The border in the 1970s through the ’90s was a flash point again during what are called “The Troubles.” More than 3,000 people died as the Irish Republican Army (Catholics and nationalists) fought a low-intensity guerilla war (mostly bombings) against the British Army and Protestant paramilitary groups.
What began as a civil-rights struggle for Catholics turned into a sectarian slaughter fest. It only came to a halt in 1998 when both sides agreed to the terms of the Good Friday Agreement. Those terms also dismantled any presence of the physical border — namely checkpoints manned by heavily armed British soldiers.
Now Brexit threatens to unwind 20 years of peace in Northern Ireland.

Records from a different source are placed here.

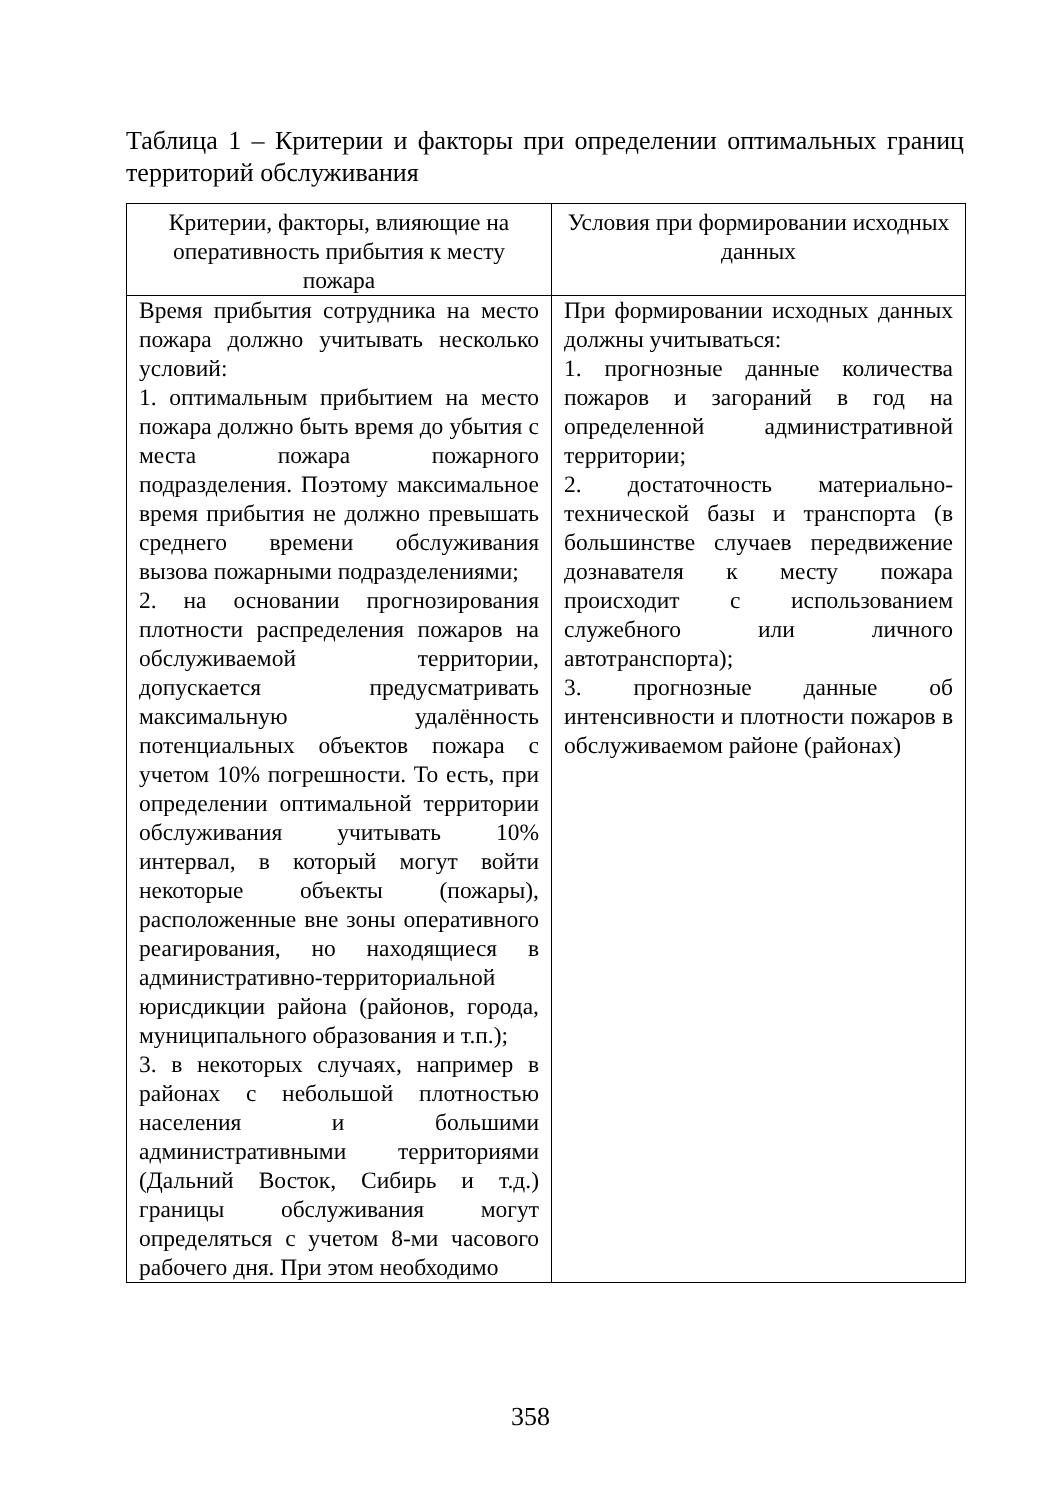Таблица 1 – Критерии и факторы при определении оптимальных границ территорий обслуживания
| Критерии, факторы, влияющие на оперативность прибытия к месту пожара | Условия при формировании исходных данных |
| --- | --- |
| Время прибытия сотрудника на место пожара должно учитывать несколько условий: 1. оптимальным прибытием на место пожара должно быть время до убытия с места пожара пожарного подразделения. Поэтому максимальное время прибытия не должно превышать среднего времени обслуживания вызова пожарными подразделениями; 2. на основании прогнозирования плотности распределения пожаров на обслуживаемой территории, допускается предусматривать максимальную удалённость потенциальных объектов пожара с учетом 10% погрешности. То есть, при определении оптимальной территории обслуживания учитывать 10% интервал, в который могут войти некоторые объекты (пожары), расположенные вне зоны оперативного реагирования, но находящиеся в административно-территориальной юрисдикции района (районов, города, муниципального образования и т.п.); 3. в некоторых случаях, например в районах с небольшой плотностью населения и большими административными территориями (Дальний Восток, Сибирь и т.д.) границы обслуживания могут определяться с учетом 8-ми часового рабочего дня. При этом необходимо | При формировании исходных данных должны учитываться: 1. прогнозные данные количества пожаров и загораний в год на определенной административной территории; 2. достаточность материально-технической базы и транспорта (в большинстве случаев передвижение дознавателя к месту пожара происходит с использованием служебного или личного автотранспорта); 3. прогнозные данные об интенсивности и плотности пожаров в обслуживаемом районе (районах) |
358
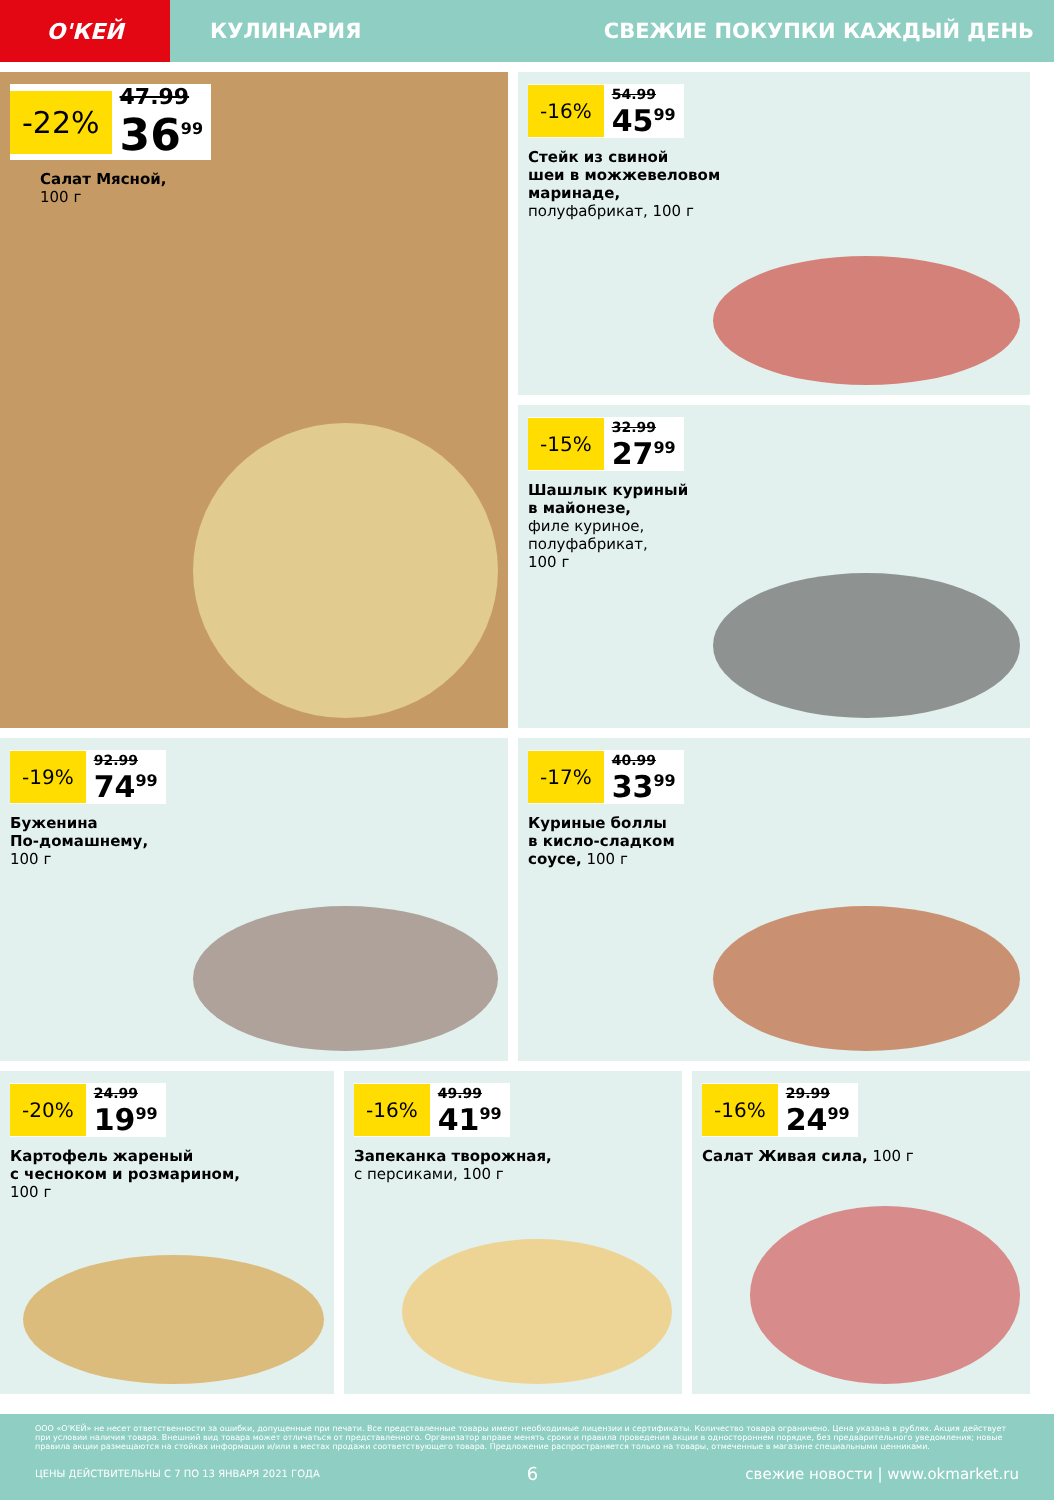О'КЕЙ
КУЛИНАРИЯ СВЕЖИЕ ПОКУПКИ КАЖДЫЙ ДЕНЬ
-22% 47.99
36<sup>99</sup>
Салат Мясной,
100 г
-16% 54.99
45<sup>99</sup>
Стейк из свиной
шеи в можжевеловом
маринаде,
полуфабрикат, 100 г
-15% 32.99
27<sup>99</sup>
Шашлык куриный
в майонезе,
филе куриное,
полуфабрикат,
100 г
-19% 92.99
74<sup>99</sup>
Буженина
По-домашнему,
100 г
-17% 40.99
33<sup>99</sup>
Куриные боллы
в кисло-сладком
соусе, 100 г
-20% 24.99
19<sup>99</sup>
Картофель жареный
с чесноком и розмарином,
100 г
-16% 49.99
41<sup>99</sup>
Запеканка творожная,
с персиками, 100 г
-16% 29.99
24<sup>99</sup>
Салат Живая сила, 100 г
ООО «О'КЕЙ» не несет ответственности за ошибки, допущенные при печати. Все представленные товары имеют необходимые лицензии и сертификаты. Количество товара ограничено. Цена указана в рублях. Акция действует при условии наличия товара. Внешний вид товара может отличаться от представленного. Организатор вправе менять сроки и правила проведения акции в одностороннем порядке, без предварительного уведомления; новые правила акции размещаются на стойках информации и/или в местах продажи соответствующего товара. Предложение распространяется только на товары, отмеченные в магазине специальными ценниками.
ЦЕНЫ ДЕЙСТВИТЕЛЬНЫ С 7 ПО 13 ЯНВАРЯ 2021 ГОДА 6 свежие новости | www.okmarket.ru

The reason Prime Minister May’s deal with the EU keeps getting rejected is that she does not want a “hard border” between the Republic and Northern Ireland. But hardcore Brexiters want border controls, and they want no-EU links with Northern Ireland. They don’t care about peace. There’s the impasse.
Oh, the Irony, Old Ireland
The EU leadership is solidly behind Ireland as Britain’s former colony drives Brexit backers batty. What sweet irony.
For 800 years, the Irish endured cruelty and misery at the hands of the English and other anti-Catholic bigots. Today, Brexit is at the mercy of the Irish nation, which will not tolerate a new hard border.
I have extensive family in the Republic of Ireland, many of whom do substantial business in Northern Ireland. A hard border would hurt their businesses. As one senior family member — a man with deep community ties and who’s in the know — fretted to me last summer, such a border could lead to war.
And of course, the pro-Brexit hatred toward the Irish is in full swing. The unifying complaint is that the Irish should be helping the British sort out the mess they themselves, full of hubris, created.
Why Should Americans Care About Brexit?
Brexit is bad for the global economy, which isn’t helped when the U.K. economy is struggling with uncertainty. That uncertainty can carry over to the U.S. markets and can negatively affect mutual funds and other investment products with exposure to U.K. companies. U.S. corporations with big U.K. operations are reporting squeezed margins.
Brexit does carry some positives. For example, the U.S. dollar is now stronger versus the U.K. pound. This means you can buy more stuff in England with your U.S. dollars.
Yet the biggest positive is reserved for Ireland, despite the border issue. Not only is Dublin, the capital, seeing a huge influx of financial jobs fleeing London, but Brexit also seems poised to hasten a new united Ireland with Northern Ireland’s return to the Republic and Britain’s departure for the island. So, I guess Brexit isn’t a mess, after all?